Wednesday, September 03, 2008

Couple of shorts..

:: Here's some of the speeches from the Convention last week. [via NPR]

:: Found this piece about the athletes behind the salute in 1968 quite interesting; I am keen to see the film Salute, which was released recently. [via NYT]

:: A review of Sunday mornings, Staying home -how American evangelicals are quitting churches...
She reports, among other things: a lack of a feeling of community among church members, inducing loneliness and boredom; church teaching that fails to go beyond the basics of the faith or to reach members grappling with suffering or unanswered prayer; pastors who are either out of touch with their parishioners or themselves unhappy, or who fail to shepherd their flocks, or who are caught up in scandal, or who try to control the lives of church members in a high-handed way. She claims that many churches have "inefficient leadership models" and that many, preoccupied with the care of families, neglect single people. [via Wall Street Journal]
I also thought this quote, made a great point -- should we really be concerned with numbers anyway?
From a theological perspective, there is no guarantee that churches will prosper as they attempt to make disciples -- if we judge prosperity by church membership alone. A church might conscientiously carry out its biblical tasks and yet, by measures of popularity, do poorly in this world. Such a church would not be doing right if it adjusted its mission for the sake of higher attendance records. Note that by the end of his ministry the number of disciples with Jesus was down to 12. Now there was a decent church, one might say, if a small one.
:: An interesting piece on young American evangelicals and purity. [via The Chicago Tribune]
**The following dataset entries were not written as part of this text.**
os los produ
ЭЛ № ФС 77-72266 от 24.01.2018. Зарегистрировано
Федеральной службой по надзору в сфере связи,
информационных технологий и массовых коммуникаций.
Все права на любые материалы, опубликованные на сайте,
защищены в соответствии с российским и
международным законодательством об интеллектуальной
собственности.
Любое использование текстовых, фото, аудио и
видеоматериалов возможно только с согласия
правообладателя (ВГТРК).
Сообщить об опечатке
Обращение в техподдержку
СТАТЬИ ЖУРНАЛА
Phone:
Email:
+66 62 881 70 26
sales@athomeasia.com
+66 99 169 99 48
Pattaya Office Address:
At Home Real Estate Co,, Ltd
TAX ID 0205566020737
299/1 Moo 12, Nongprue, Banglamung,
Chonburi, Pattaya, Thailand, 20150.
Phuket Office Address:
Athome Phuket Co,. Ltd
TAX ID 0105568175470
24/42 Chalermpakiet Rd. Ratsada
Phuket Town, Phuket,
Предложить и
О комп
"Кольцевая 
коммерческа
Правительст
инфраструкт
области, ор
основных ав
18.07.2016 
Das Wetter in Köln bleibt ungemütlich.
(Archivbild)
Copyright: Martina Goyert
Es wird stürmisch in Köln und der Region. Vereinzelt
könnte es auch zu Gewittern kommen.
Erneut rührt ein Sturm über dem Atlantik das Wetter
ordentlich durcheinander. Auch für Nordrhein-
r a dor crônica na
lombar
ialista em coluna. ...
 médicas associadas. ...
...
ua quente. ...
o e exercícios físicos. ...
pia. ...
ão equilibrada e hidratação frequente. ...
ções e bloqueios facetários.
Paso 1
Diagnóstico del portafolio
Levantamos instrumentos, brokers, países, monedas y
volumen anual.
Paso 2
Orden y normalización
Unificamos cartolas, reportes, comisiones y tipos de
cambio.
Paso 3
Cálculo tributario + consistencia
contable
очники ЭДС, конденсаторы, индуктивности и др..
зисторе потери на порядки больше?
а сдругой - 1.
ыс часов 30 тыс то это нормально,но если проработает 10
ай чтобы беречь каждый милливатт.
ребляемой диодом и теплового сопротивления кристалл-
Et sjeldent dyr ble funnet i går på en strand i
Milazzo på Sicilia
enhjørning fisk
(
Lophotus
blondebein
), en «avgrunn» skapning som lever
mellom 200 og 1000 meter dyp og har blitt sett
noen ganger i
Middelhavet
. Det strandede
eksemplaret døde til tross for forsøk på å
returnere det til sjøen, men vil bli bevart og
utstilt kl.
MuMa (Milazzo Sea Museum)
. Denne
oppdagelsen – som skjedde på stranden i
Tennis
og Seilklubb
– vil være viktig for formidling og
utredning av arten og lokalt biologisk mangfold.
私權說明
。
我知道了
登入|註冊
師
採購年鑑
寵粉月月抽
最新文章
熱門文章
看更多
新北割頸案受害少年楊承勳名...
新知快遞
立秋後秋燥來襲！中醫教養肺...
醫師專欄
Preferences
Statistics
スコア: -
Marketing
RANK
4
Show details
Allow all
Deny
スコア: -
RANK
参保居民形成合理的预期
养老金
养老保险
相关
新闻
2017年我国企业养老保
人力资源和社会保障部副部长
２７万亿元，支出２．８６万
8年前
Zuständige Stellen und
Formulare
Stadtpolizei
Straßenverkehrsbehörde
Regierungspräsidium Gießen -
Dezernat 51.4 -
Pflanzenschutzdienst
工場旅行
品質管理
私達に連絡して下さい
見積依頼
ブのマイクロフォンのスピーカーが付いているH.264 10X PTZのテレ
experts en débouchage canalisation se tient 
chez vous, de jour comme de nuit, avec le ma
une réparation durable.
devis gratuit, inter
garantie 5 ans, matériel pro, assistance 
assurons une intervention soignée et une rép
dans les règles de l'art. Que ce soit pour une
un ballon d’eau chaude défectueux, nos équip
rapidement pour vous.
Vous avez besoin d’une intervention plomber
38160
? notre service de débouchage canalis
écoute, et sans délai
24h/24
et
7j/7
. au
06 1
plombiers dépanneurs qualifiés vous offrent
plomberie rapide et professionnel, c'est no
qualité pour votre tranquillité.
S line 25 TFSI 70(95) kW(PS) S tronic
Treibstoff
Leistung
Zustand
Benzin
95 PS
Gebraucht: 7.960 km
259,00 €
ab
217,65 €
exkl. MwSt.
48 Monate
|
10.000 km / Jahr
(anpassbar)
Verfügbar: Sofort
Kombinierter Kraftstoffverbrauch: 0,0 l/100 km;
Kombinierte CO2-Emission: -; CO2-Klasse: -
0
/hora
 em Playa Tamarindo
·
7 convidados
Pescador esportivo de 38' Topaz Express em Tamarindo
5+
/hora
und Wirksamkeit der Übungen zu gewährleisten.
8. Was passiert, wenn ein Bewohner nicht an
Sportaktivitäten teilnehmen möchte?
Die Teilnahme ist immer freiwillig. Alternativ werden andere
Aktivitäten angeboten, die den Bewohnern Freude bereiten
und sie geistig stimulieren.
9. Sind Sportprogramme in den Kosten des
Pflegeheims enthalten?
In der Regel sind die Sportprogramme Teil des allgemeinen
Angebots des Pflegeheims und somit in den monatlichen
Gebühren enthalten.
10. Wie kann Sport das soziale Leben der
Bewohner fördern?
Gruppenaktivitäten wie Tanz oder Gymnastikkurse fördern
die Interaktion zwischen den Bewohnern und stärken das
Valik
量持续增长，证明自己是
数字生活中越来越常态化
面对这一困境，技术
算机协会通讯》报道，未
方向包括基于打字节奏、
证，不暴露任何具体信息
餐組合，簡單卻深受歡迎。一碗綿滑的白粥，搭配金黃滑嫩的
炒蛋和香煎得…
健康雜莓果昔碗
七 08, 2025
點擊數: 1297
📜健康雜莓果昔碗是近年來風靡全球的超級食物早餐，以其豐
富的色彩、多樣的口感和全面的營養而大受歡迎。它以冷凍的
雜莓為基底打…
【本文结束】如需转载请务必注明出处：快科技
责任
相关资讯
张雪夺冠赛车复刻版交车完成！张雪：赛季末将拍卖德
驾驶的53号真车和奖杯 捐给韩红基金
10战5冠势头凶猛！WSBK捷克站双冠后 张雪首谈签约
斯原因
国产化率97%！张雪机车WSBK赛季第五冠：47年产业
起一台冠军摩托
:: There's a the "gene's made me do it" excuse for everything... "a genetic variation may be responsible for weakening some men's ability to be monogamous" via NPR.


  1. Anonymous7:34 pm

    Of course, the "gene made me do it" explanation sits quite comfortably with a fallen creation and original sin.

  2. Yeah, i can't say I was surprised to read that ... it is the logical extension of the "its not my fault" argument - first mentioned by Adam in "My Recollections from Eden", perhaps.